With poise and grace, high school girls in flowing white gowns curtsied and waltzed last night in a ballroom at the Hyatt Regency Hotel, dazzling an audience of more than 700 people at the Youth Cotillion.

"This is a dream come true for me," said Melissa J. Foster, 17, a student at St. Frances Academy. She was one of 15 debutantes, all high school seniors, who took part in the city's sixth annual cotillion.

"I've wanted to be a debutante since the first year it was held," Foster said. "Seeing the girls all dressed up just made me want to be the belle of the ball."

Making that dream a reality took perseverance and hard work. The debutantes and their escorts endured five months of dance lessons and etiquette training, a requirement to take part in the cotillion.

"Learning the dances was definitely the hardest part," said Je'Naya Aydlett, 17, who will graduate this year from Edmondson Westside Vocational High School. "But once I got the steps down, it was smooth sailing."

The teen-agers started arriving at the downtown hotel at 3 p.m., nearly six hours before they would appear in front of hundreds of relatives, friends and city officials who had gathered in the Constellation Ballroom.

In a suite above the ballroom, an army of seamstresses made emergency alterations to hems, crinolines and bodices. As the debutantes waited to enter the ballroom, they practiced their curtsies -- a deep knee bend with the right leg extended behind.

"I even prayed that God would help me to remember all the steps," Foster said.

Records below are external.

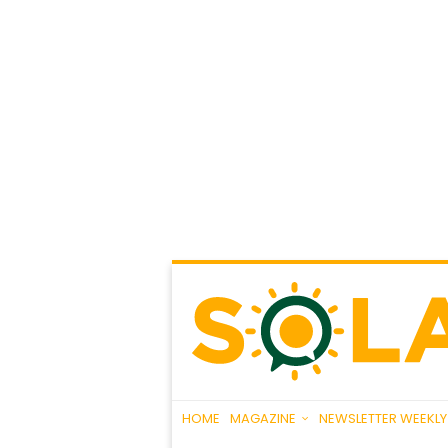
HOME
MAGAZINE
NEWSLETTER WEEKLY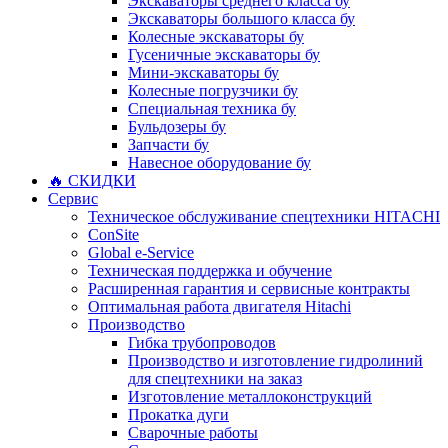
Экскаваторы среднего класса бу
Экскаваторы большого класса бу
Колесные экскаваторы бу
Гусеничные экскаваторы бу
Мини-экскаваторы бу
Колесные погрузчики бу
Специальная техника бу
Бульдозеры бу
Запчасти бу
Навесное оборудование бу
🔥 СКИДКИ
Сервис
Техническое обслуживание спецтехники HITACHI
ConSite
Global e-Service
Техническая поддержка и обучение
Расширенная гарантия и сервисные контракты
Оптимальная работа двигателя Hitachi
Производство
Гибка трубопроводов
Производство и изготовление гидролиний
для спецтехники на заказ
Изготовление металлоконструкций
Прокатка дуги
Сварочные работы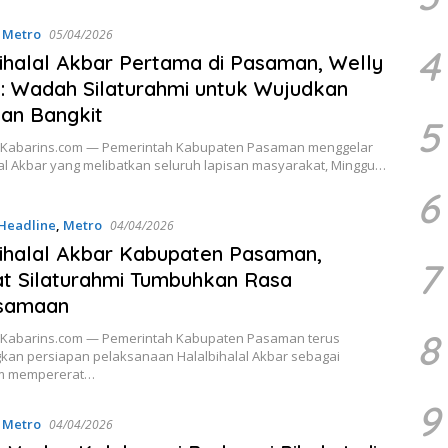
,
Metro
05/04/2026
4
ihalal Akbar Pertama di Pasaman, Welly
: Wadah Silaturahmi untuk Wujudkan
an Bangkit
5
Kabarins.com — Pemerintah Kabupaten Pasaman menggelar
lal Akbar yang melibatkan seluruh lapisan masyarakat, Minggu…
6
Headline
,
Metro
04/04/2026
ihalal Akbar Kabupaten Pasaman,
7
t Silaturahmi Tumbuhkan Rasa
samaan
8
Kabarins.com — Pemerintah Kabupaten Pasaman terus
an persiapan pelaksanaan Halalbihalal Akbar sebagai
 mempererat…
9
,
Metro
04/04/2026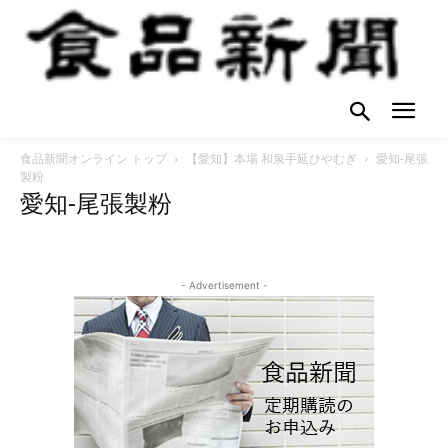
食品新聞オンライン トップ
【愛知】本場 和泉手延ひやむぎ
愛知-尾張
製粉
愛知-尾張製粉
- Advertisement -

Although the elaborate rite of passage may call to mind exclusive society traditions, the Youth Cotillion does not focus on family status or income. Participants are recruited from the ranks of young people who volunteer as tutors and coaches, or do other work at city recreation centers.

"The goal is to teach the teen-agers how to meet life's challenges and be responsible citizens," said Marlyn J. Perritt, director of Baltimore's Department of Recreation and Parks, sponsor of the cotillion since its inception.

"My daughter was never one to be shy, but this has really taught her how to be a young lady," said Leslie Murphy, whose debutante daughter, Brandi, danced with her high school art teacher to "Turn Around" during the father-daughter dance -- just before the debutantes and their escorts performed an elaborate waltz.

"What I'll remember most about this experience is the people I've met," said Brandi, 17, who hopes to become a model or an actress. "I've really learned how to network, to reach out to others. And in the process, I made some wonderful friends."